More Modest Market Gains Amidst Warning That Oil Prices Will Plummet If Cutback Deal Compliance Is Lacking

Wednesday December 14, 2016

If nothing else, the production cutback deal ratified by the Organization of the Petroleum Exporting Countries (OPEC), combined with Saturday's announcement that 11 non-members will also slash production, is a success in encouraging modest market gains: West Texas Intermediate on Tuesday settled up 15 cents at $52.98, another 17 month closing high.

Presumably, the market could see more gains on the strength of Abu Dhabi National Oil Company telling customers it will reduce Murban and Upper Zakum crude supplies by 5 percent and Das crude exports by 3 percent, along with Kuwait Petroleum Corporation announcing a similar cut in its January contractual  crude oil supplies – a sign that producers overall are serious about cutting production.

However, PVM analysts said in a note that the market optimism will die and prices will turn quickly if compliance ultimately proves to be lacking: "The following three to six months will provide us with an answer as to whether the foundation is strong enough to hold the building or will it collapse like a house of cards."
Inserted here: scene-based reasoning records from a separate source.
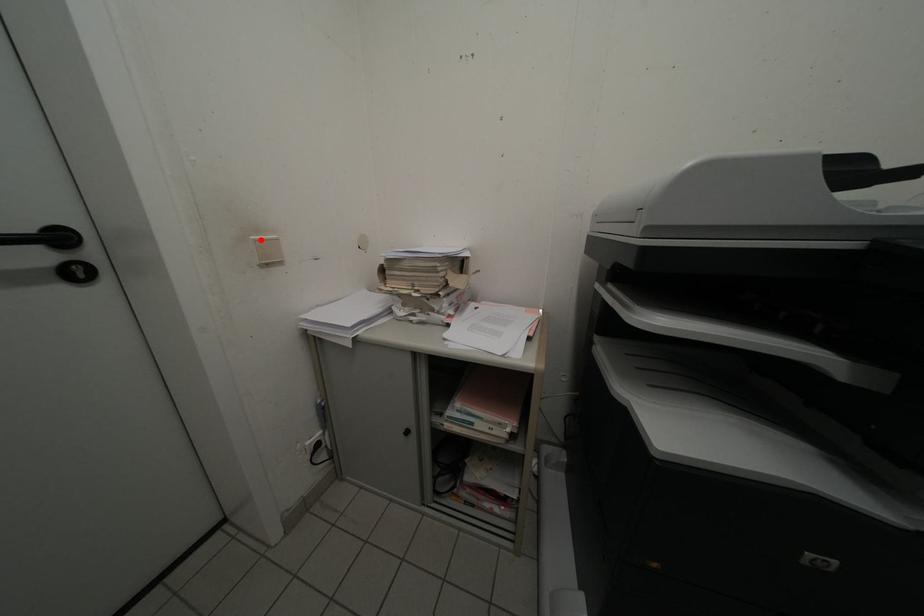
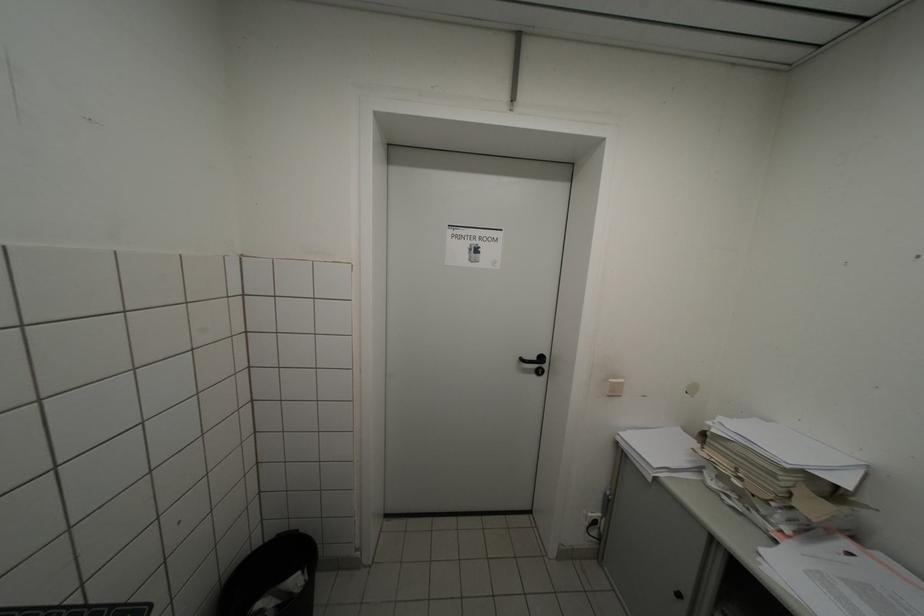
The point at the highlighted location is marked in the first image. Where is the corresponding point in the second image?

(618, 383)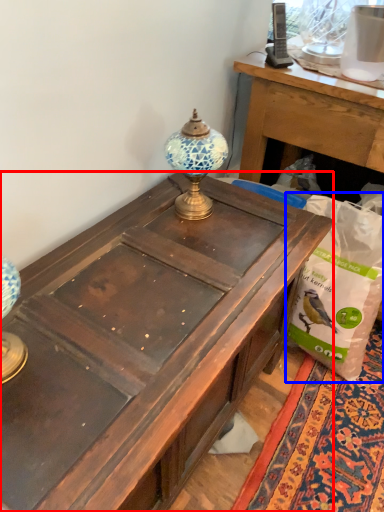
Question: Which object is closer to the camera taking this photo, desk (highlighted by a red box) or paper bag (highlighted by a blue box)?

Choices:
 (A) desk
 (B) paper bag

Answer: (A)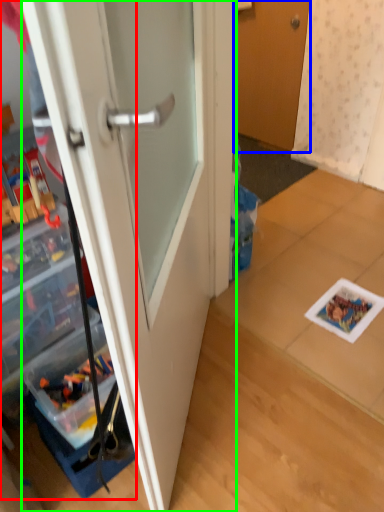
Question: Considering the real-world distances, which object is farthest from cabinetry (highlighted by a red box)? door (highlighted by a blue box) or door (highlighted by a green box)?

Choices:
 (A) door
 (B) door

Answer: (A)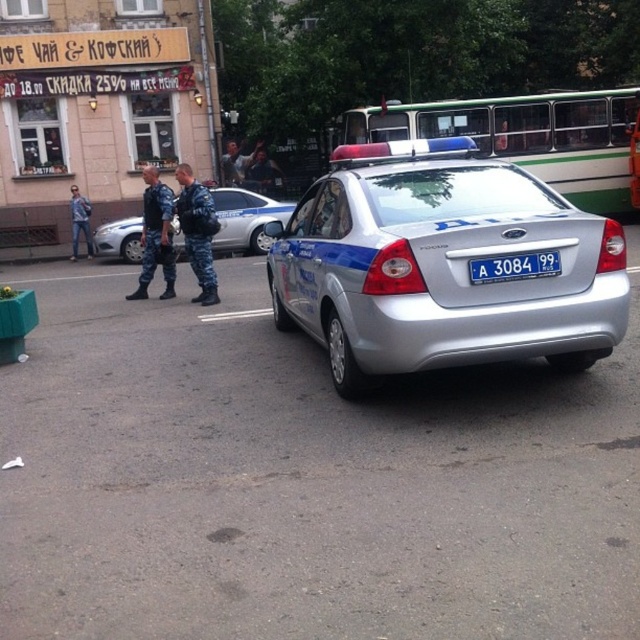
You are a delivery person who needs to park your motorcycle between the silver metallic sedan at center and the camouflage uniform at center. Can you fit your motorcycle between them?

The silver metallic sedan at center is bigger than camouflage uniform at center. Since the motorcycle needs space between them, the size difference may affect the available space. However, without exact measurements, it is uncertain if the motorcycle will fit. Please check the actual distance between them.

You are a delivery driver who needs to park your vehicle near the police car at point (442, 266). The parking spot you choose must be within 0.1 units of this coordinate. Is there enough space to park your car here?

The silver metallic police car at center is located at point (442, 266). Since the parking spot must be within 0.1 units of this coordinate, and the police car is exactly at that point, there is no space to park your car here as it would overlap with the police car.

You are a photographer trying to capture the silver metallic sedan at center and the white plastic license plate at center in a single shot. Given that the sedan is wider than the license plate, which object will occupy more space in the photo?

The silver metallic sedan at center will occupy more space in the photo because its width surpasses that of the white plastic license plate at center.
And even the International Energy Agency, which in its latest monthly report says the cartel's agreement could trigger a global supply deficit as early as the first half of next year, took note of the  unsettling fact that OPEC and Russia agreed to make the cuts at the same time many members and non-members were pumping at record levels.

The report stated, "As OPEC was deciding to cut production, its crude output in November was 34.2 million barrels per day (bpd), a record high, and 300,000 bpd higher than in October"; this, it warned, poses a challenge to the cartel's plans to slash output to support prices.

Given the volatile state of the market, the IEA seems to be playing it safe by suggesting that all could be rosy next year or head south; meanwhile, data on Tuesday showed that China's November crude output fell 9 percent to 3.915 million bpd compared to the same time last year but recovered from October's 3.78 million bpd, the lowest rate in over seven years.

India's fuel demand rose 12.1 percent in November compared with the same month last year, to 4.07 million bpd.

Gene McGillian, manager of market research at Tradition Energy, earlier this week described the market as "feeding on itself" and said it "could push another $1 to $2 up to $55, and Brent could go to about $60, but at that point there are some concerns that are going to start to cap the rally."